Democrats and coal-country Republicans say miners are uniquely deserving because of an agreement in 1946, when the government seized mines and ended a strike by agreeing to provide health and pension benefits. Legislative leaders have agreed to the provisions as part of a $1 trillion government funding bill, and rank-and-file members are expected to approve it later this week.
Tracie Mauriello
May 1, 2017
Thousands of mine workers and supporters march in Waynesburg, Pa., for a rally by the United Mine Workers of America on April 1
http://www.post-gazette.com/image/2016/12/07/720x_q90_cMC_z_ca29,7,2550,1529/miners-1.jpg
A new government funding agreement permanently protects thousands of retired miners’ health care, but doesn’t resolve pension shortfalls that also worry coal workers.
 
Legislative leaders have agreed to the provisions as part of a $1 trillion government funding bill, and rank-and-file members are expected to approve it later this week.
 
More than 22,600 ‘orphan’ retirees whose employers closed or declared bankruptcy will lose health benefits imminently if Congress doesn’t intervene as expected.
 
“For thousands of coal miners who suffer from black lung, as my father did, this funding for health care is as important as a breath of fresh air,” said AFL-CIO President Richard Trumka.
 
Leaders of United Mine Workers of America called the long sought agreement “tremendous” news that will bring peace of mind to retired miners and their families.
 
Paul Rebar, 70, of Belle Vernon is among 2,000 retired Pennsylvania miners who will benefit.
 
“This means a lot. Me and my wife don’t have to worry about health care now. I worked 40 years and all my life they told me we’re going to have health care until I die and then she’ll have it until she dies, but after all these bankruptcies and everything they pulled the rug out from under us,” said Mr. Rebar.
 
Between 1971 and 2011 he worked in four different mines. One closed after a fire. Others changed hands numerous times as companies went out of business or declared bankruptcy, but all the while Mr. Rebar kept working.
 
“Forty years of coal mining takes a toll on you. I’m 70 now and my health isn’t like it was,” said Mr. Rebar who has one artificial knee and needs another. With guaranteed health insurance, that’s an option now, he said.
 
U.S. Sen.

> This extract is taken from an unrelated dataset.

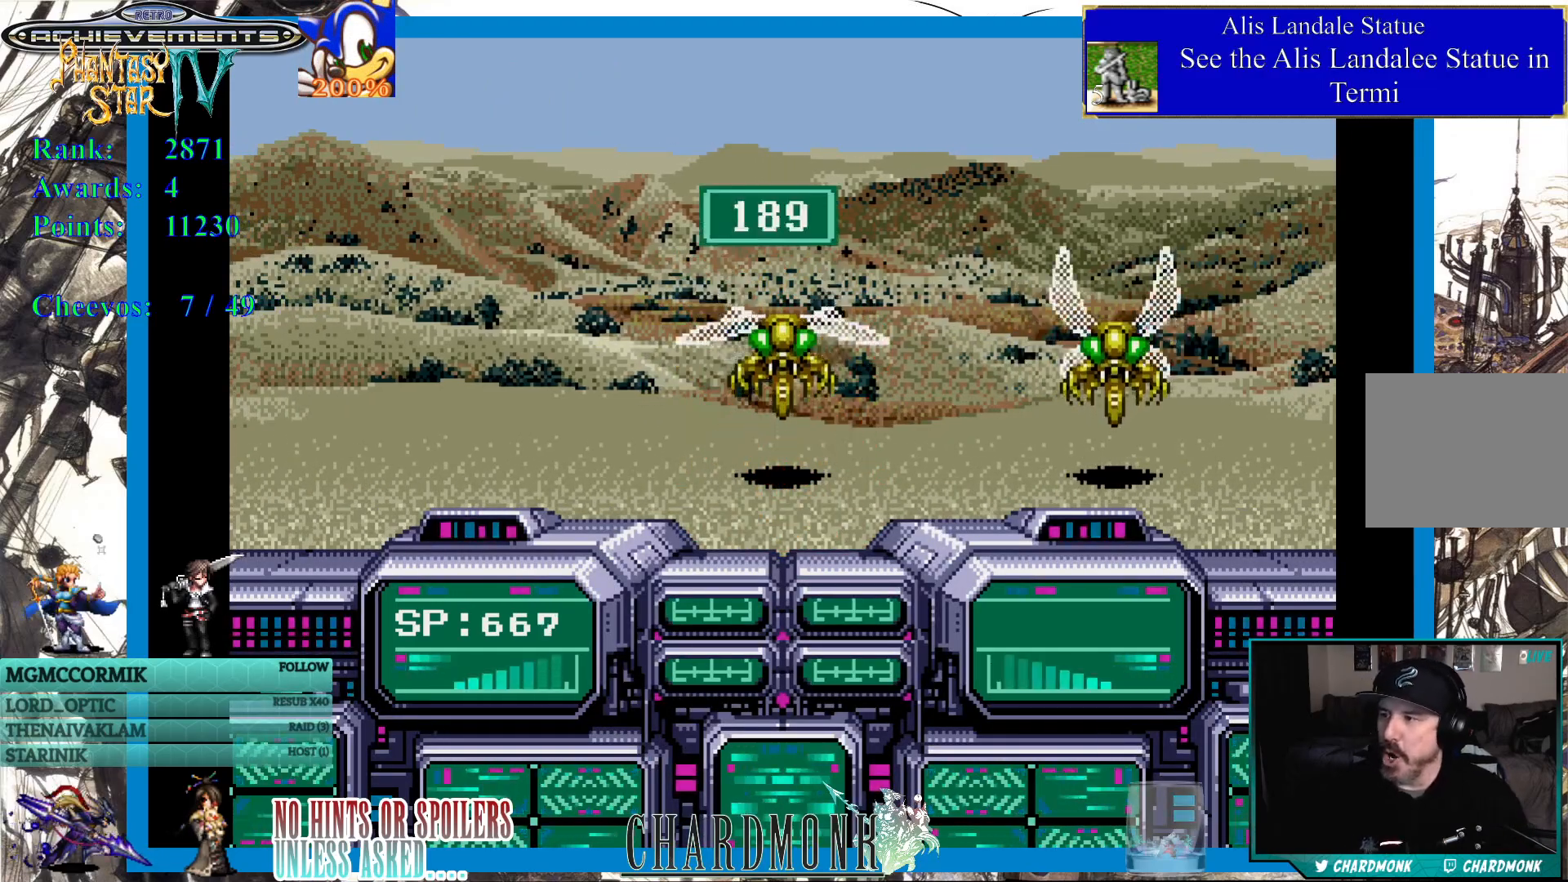
{"buttons": [], "left_stick": "center", "right_stick": "center", "events": [[283, "CIRCLE", "down"], [383, "CIRCLE", "up"]]}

Bob Casey, D-Pa., is among the lawmakers who pushed for the legislation.
 
“While securing permanent health benefits for our coal miners is a strong step in the right direction, I won’t stop fighting until we’ve secured a pension fix as well,” Mr. Casey said in a written statement.
 
Funding for the health benefits — $1.3 billion over 10 years — would come from customs fees collected on imports — and that’s good news for miners, too, because it leaves other funding available for pensions if lawmakers can agree to fund them through, for example, the Abandoned Mine Reclamation Fund.
 
Some Republicans worry that providing federal money for miners’ pensions will open the door to funding retirements of workers in other industries.
 
Mr. Rebar said he believes Congress will come to an agreement before long.
 
“It would have been better if they fixed the whole thing at once: health care and pensions. Easier for them and easier for us,” he said. “But I’m confident it’ll get fixed.”
 
Democrats and coal-country Republicans say miners are uniquely deserving because of an agreement in 1946, when the government seized mines and ended a strike by agreeing to provide health and pension benefits.
 
“These miners worked hard, played by the rules, and were promised these health care benefits, which – without this agreement – they would lose,” said U.S. Sen. Rob Portman, R-Ohio. “This bipartisan agreement gives them the health care benefits that they have earned, and peace of mind to their families.”
 
Announced Monday, the agreement follows a series of short-term fixes.